Religions Without the Church? | Tom Novotny

Today’s devotional, chosen by Tom Novotny, comes from A Dangerous Grace, by Chuck Colson. The message is important today, even though we cannot meet together in person for church. 


“Americans today hold a paradoxical attitude toward religion: Polls show a rise in interest in religion – but at the same time a decline in church membership. 


The explanation is simple: A lot of people think they can have religion without the church. Many Christians – especially evangelicals – have come to see their faith primarily in individualistic terms, as the gospel of “Jesus and me.” 


It’s true, of course, that the gospel begins by restoring our relationship with God. But that’s only the beginning. In Matthew 16, Jesus asked His disciples, “Who do you think I am?” Peter burst out, “You are the Christ, the Son of the living God.” It was a confession of faith inspired directly by the Holy Spirit.


Jesus’ response was not, “Peter, that’s wonderful. Go your way and have an abundant life.” No, Jesus immediately announced that He would establish His church – a new society of people who share Peter’s confession.
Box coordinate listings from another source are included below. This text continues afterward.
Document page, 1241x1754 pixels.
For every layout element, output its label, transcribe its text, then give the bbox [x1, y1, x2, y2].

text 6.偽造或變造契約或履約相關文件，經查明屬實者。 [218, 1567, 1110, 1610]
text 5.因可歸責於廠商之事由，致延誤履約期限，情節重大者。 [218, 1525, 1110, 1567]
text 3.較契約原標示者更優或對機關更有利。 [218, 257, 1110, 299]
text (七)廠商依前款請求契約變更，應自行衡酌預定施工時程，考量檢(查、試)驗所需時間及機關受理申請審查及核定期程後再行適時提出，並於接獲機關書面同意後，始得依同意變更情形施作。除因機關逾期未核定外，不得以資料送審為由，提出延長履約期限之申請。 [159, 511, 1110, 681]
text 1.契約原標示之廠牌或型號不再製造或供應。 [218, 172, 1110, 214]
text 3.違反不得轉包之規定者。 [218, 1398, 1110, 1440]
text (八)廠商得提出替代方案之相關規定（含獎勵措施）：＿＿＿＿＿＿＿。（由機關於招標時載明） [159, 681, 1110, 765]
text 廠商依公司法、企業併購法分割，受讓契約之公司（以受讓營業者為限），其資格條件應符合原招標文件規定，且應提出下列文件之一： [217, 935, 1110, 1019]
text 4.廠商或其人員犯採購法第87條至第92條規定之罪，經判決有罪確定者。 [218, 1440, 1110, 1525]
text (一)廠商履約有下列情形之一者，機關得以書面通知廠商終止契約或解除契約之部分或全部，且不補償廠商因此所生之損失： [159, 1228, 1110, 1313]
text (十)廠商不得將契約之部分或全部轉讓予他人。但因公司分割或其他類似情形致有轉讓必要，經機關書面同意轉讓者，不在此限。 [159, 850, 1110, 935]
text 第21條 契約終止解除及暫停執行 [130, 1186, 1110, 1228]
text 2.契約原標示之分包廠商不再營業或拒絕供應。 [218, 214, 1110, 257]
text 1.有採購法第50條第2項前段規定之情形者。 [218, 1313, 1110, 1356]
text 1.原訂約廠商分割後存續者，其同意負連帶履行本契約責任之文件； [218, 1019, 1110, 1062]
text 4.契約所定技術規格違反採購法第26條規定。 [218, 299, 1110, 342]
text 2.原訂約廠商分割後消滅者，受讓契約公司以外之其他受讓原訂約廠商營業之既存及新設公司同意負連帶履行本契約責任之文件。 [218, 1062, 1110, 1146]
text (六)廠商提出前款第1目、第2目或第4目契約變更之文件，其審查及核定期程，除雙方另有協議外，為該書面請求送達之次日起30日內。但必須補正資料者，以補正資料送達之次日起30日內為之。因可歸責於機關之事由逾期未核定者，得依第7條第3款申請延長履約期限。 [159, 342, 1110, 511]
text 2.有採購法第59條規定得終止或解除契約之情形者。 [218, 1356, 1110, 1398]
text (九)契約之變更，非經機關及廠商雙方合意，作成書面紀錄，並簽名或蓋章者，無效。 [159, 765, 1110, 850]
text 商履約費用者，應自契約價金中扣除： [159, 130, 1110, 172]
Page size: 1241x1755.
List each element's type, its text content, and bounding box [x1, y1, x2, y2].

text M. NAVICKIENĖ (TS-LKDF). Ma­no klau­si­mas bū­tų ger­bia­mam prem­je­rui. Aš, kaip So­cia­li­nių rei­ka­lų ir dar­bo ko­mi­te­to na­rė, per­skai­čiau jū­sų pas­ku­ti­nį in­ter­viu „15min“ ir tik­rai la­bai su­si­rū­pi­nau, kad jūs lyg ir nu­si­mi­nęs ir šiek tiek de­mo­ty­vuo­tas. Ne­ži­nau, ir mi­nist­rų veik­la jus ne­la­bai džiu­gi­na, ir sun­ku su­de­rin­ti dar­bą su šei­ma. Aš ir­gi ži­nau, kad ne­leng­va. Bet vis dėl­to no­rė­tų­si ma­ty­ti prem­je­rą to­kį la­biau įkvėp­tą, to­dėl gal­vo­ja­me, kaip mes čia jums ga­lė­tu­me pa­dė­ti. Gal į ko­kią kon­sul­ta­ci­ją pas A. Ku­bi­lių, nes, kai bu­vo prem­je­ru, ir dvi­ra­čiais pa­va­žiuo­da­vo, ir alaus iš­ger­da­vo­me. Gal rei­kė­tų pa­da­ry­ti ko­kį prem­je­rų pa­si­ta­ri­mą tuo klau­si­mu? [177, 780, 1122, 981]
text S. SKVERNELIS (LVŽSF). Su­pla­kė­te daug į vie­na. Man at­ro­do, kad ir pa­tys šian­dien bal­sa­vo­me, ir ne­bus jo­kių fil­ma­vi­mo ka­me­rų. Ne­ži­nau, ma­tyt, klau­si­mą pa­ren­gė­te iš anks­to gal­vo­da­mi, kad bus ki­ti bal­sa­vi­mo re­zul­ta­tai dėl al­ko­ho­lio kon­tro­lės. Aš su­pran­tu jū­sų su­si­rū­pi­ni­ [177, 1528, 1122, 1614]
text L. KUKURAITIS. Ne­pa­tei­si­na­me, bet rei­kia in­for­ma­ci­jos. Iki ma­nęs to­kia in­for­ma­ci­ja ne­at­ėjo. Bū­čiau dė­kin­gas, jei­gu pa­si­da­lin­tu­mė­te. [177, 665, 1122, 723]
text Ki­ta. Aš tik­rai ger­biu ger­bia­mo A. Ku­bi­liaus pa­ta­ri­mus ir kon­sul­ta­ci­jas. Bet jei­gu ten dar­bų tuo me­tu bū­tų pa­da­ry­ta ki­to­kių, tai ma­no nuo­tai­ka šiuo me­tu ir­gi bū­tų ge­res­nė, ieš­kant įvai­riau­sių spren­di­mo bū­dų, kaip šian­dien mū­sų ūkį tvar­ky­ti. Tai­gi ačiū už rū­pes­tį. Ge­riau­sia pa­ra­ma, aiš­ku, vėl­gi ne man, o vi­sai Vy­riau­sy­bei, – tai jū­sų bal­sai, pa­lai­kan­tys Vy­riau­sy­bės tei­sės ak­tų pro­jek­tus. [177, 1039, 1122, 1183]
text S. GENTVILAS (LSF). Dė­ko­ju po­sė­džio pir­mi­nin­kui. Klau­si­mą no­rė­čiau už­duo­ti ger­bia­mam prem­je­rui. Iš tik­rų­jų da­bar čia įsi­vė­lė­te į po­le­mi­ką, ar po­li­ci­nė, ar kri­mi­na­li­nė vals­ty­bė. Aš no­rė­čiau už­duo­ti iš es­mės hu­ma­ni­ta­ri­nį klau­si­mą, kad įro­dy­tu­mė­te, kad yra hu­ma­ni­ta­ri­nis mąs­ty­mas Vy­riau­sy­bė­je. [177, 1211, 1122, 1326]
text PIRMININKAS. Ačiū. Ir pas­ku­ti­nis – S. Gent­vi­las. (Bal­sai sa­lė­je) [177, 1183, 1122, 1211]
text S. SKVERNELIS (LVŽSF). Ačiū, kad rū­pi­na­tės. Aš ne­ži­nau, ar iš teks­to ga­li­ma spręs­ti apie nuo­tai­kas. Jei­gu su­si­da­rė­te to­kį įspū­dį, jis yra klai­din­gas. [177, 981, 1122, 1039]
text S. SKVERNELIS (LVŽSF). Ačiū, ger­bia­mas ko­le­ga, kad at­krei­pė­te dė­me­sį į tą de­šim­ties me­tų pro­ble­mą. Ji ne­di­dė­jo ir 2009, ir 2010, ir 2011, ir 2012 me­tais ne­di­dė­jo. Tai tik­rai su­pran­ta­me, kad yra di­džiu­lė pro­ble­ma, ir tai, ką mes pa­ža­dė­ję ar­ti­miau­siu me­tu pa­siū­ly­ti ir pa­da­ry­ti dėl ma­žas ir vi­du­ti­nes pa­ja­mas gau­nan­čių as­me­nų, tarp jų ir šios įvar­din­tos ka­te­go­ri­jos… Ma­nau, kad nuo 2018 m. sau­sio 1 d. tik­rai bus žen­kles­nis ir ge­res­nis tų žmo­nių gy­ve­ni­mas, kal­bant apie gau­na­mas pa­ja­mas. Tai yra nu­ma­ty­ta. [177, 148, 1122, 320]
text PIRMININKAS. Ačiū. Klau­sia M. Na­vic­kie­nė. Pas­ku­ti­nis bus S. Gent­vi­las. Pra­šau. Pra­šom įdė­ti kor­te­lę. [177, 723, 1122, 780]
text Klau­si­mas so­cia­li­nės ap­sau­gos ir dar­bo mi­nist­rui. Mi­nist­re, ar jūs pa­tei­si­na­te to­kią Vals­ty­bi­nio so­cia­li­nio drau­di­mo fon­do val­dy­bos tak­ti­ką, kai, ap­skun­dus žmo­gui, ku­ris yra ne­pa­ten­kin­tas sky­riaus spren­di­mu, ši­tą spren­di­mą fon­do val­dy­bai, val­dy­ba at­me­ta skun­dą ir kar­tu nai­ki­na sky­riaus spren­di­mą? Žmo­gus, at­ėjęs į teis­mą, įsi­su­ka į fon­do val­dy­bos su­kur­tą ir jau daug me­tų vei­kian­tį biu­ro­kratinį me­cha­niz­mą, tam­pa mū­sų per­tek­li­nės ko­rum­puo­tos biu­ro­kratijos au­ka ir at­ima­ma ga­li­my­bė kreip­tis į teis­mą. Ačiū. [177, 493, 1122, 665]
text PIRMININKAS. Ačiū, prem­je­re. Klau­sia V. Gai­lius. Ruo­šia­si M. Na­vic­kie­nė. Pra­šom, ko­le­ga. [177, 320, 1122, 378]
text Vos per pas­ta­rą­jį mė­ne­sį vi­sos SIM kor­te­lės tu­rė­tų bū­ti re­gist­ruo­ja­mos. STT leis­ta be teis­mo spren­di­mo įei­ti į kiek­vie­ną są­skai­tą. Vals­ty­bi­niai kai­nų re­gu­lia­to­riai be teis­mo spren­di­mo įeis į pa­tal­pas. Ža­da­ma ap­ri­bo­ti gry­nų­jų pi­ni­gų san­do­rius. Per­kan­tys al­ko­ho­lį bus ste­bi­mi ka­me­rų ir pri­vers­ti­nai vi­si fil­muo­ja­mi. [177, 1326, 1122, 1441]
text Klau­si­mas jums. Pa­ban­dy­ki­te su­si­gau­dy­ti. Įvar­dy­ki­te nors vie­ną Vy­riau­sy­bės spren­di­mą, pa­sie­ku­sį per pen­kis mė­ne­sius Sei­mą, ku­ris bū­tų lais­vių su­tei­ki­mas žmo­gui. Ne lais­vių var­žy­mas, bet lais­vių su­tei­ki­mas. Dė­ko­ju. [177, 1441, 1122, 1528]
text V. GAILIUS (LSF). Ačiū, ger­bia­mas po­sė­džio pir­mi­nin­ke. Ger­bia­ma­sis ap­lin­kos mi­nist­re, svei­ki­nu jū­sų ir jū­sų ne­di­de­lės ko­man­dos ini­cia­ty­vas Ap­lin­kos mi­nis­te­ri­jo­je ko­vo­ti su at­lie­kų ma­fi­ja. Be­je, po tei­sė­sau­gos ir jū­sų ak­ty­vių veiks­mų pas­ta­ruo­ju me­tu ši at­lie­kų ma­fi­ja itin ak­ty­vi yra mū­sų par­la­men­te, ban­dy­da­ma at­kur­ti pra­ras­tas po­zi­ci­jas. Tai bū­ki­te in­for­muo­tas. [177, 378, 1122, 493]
When we become Christians, we first become part of what theologians call the church universal: the whole body of believers, throughout the ages and across the globe, of every nation and color. This universal body is broken down, however, into smaller units – the church particular. This is where the work of the church is done: preaching the Word, making disciples, and administering the sacraments. 


Once we see this bigger picture, it becomes obvious that membership in a local church is not optional for a Christian. It’s the very essence of what it means to live out our faith.”